In Libia 87 morti per la rivolta, ma Berlusconi tace
L’onda rivoluzionaria sta travolgendo tutto il Nord Africa. Nei giorni scorsi è toccato all’Egitto. Mubarak ha perso il potere, ora in mano ai militari, ed è fuggito via con la famiglia. L’ex presidente dell’Egitto sarebbe ora in gravi condizioni di salute, anche se non ci sono vere e proprie certezze sulla sua sorta. In queste […]
L’onda rivoluzionaria sta travolgendo tutto il Nord Africa. Nei giorni scorsi è toccato all’Egitto. Mubarak ha perso il potere, ora in mano ai militari, ed è fuggito via con la famiglia. L’ex presidente dell’Egitto sarebbe ora in gravi condizioni di salute, anche se non ci sono vere e proprie certezze sulla sua sorta.
In queste ore, in Libia, la situazione è drammatica.
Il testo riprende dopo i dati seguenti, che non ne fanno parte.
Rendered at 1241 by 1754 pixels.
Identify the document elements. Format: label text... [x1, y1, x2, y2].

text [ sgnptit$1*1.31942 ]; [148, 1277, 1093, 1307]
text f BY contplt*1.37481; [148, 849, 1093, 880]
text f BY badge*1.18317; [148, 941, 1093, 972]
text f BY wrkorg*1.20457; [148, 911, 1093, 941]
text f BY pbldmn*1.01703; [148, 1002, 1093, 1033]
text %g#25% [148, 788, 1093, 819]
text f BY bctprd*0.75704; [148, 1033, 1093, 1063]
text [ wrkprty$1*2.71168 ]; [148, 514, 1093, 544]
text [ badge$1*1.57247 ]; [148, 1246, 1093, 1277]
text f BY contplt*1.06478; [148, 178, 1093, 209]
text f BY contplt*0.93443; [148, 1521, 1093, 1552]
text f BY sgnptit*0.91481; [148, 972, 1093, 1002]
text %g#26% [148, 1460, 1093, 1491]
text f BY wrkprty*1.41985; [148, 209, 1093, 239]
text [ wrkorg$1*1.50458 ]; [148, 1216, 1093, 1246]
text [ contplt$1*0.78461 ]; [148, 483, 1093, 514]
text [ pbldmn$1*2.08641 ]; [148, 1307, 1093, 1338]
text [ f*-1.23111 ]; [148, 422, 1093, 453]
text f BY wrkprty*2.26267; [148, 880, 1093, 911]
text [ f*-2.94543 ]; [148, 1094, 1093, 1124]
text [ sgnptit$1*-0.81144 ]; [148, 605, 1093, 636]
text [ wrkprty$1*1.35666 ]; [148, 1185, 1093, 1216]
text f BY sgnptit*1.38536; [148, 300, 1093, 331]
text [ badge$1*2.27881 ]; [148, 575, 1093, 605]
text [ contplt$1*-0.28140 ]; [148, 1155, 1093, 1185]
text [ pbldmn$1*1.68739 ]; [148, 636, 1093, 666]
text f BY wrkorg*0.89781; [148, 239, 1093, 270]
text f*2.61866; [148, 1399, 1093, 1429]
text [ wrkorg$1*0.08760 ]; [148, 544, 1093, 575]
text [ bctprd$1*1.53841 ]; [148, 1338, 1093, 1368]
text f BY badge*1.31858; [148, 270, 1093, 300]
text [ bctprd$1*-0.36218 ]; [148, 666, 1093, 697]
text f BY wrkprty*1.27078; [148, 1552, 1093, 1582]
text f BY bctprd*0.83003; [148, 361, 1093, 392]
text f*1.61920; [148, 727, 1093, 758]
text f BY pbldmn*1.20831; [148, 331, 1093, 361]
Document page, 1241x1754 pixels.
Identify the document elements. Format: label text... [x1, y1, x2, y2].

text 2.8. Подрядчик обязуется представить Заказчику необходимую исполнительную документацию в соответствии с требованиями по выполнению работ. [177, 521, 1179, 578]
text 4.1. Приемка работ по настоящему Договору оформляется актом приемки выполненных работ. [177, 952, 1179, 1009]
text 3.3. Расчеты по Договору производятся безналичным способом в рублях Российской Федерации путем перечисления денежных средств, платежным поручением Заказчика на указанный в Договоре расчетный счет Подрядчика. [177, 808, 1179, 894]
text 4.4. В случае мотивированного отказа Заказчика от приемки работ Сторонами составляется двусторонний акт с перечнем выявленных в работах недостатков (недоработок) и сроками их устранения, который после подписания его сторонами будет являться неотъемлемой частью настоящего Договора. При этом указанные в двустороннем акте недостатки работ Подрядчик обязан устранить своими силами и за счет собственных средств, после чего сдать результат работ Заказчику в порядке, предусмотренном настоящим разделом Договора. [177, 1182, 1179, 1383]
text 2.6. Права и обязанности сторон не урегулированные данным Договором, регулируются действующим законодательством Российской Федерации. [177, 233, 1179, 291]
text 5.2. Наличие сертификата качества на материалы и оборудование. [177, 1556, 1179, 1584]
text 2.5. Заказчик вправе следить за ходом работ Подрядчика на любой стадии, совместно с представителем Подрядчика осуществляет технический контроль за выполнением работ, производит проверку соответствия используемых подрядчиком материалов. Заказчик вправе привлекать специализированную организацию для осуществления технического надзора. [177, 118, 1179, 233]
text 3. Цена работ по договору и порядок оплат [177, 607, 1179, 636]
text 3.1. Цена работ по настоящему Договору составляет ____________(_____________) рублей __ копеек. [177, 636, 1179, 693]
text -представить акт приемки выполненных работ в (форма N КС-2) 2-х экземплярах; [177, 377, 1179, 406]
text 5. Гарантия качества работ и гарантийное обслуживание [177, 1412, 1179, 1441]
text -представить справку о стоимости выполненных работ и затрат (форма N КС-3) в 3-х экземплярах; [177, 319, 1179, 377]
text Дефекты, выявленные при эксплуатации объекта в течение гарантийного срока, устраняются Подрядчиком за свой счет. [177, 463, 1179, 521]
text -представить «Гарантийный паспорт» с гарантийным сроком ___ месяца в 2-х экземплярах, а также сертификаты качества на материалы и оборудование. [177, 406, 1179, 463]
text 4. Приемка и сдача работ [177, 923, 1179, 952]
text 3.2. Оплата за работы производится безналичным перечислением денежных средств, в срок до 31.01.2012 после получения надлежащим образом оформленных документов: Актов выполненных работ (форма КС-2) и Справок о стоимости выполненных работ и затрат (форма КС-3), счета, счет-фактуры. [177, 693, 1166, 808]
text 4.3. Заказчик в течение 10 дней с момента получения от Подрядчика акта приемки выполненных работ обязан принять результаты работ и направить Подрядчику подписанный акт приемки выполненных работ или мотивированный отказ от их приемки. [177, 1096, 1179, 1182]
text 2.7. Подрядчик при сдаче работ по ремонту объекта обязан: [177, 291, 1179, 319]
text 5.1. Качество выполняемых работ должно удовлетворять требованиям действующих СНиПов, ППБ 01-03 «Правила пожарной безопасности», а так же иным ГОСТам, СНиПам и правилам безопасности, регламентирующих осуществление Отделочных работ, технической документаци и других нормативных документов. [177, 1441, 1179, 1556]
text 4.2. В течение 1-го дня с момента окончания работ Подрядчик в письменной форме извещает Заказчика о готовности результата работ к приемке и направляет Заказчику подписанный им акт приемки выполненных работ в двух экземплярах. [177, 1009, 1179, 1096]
Il regime ha oscurato i mezzi di comunicazioni, ma le notizie sulla rivolta trapelano lo stesso. I morti, secondo l’organizzazione Human Right Watch, sarebbero già 87. Secondo Amnesty sarebbero 46. Si tratta, qualunque sia la verità, di una situazione esplosiva. I militari starebbero sparando sulla folla, che è fatta per la stragrande maggioranza di gente pacifica, povera, stremata dal regime libico.
E l’Italia, Paese politicamente e geograficamente vicino? Berlusconi, grande amico di Gheddafi (ricordate come fu accolto pochi mesi fa, quando venne in Italia), tace. La posizione del premier è effettivamente difficilissima e il governo non ha ancora elaborato nessuna strategia diplomatica.
Le opposizioni vanno all’attacco. Della Vedova (Fli) chiede a Berlusconi se sta con chi spara o chi viene sparato. “In pochi giorni ci sono stati quasi cento morti e non c’è stata ancora alcuna reazione ufficiale – ha detto Veltroni (Pd). Il grande sommovimento che, in nome del pane e della libertà, sta scuotendo l’Africa mediterranea è una cosa che riguarda direttamente l’Italia. E’ necessaria una posizione ferma del nostro paese. Ogni ulteriore attesa sarebbe gravissima”. Sulla stessa lunghezza d’onda Casini (Udc).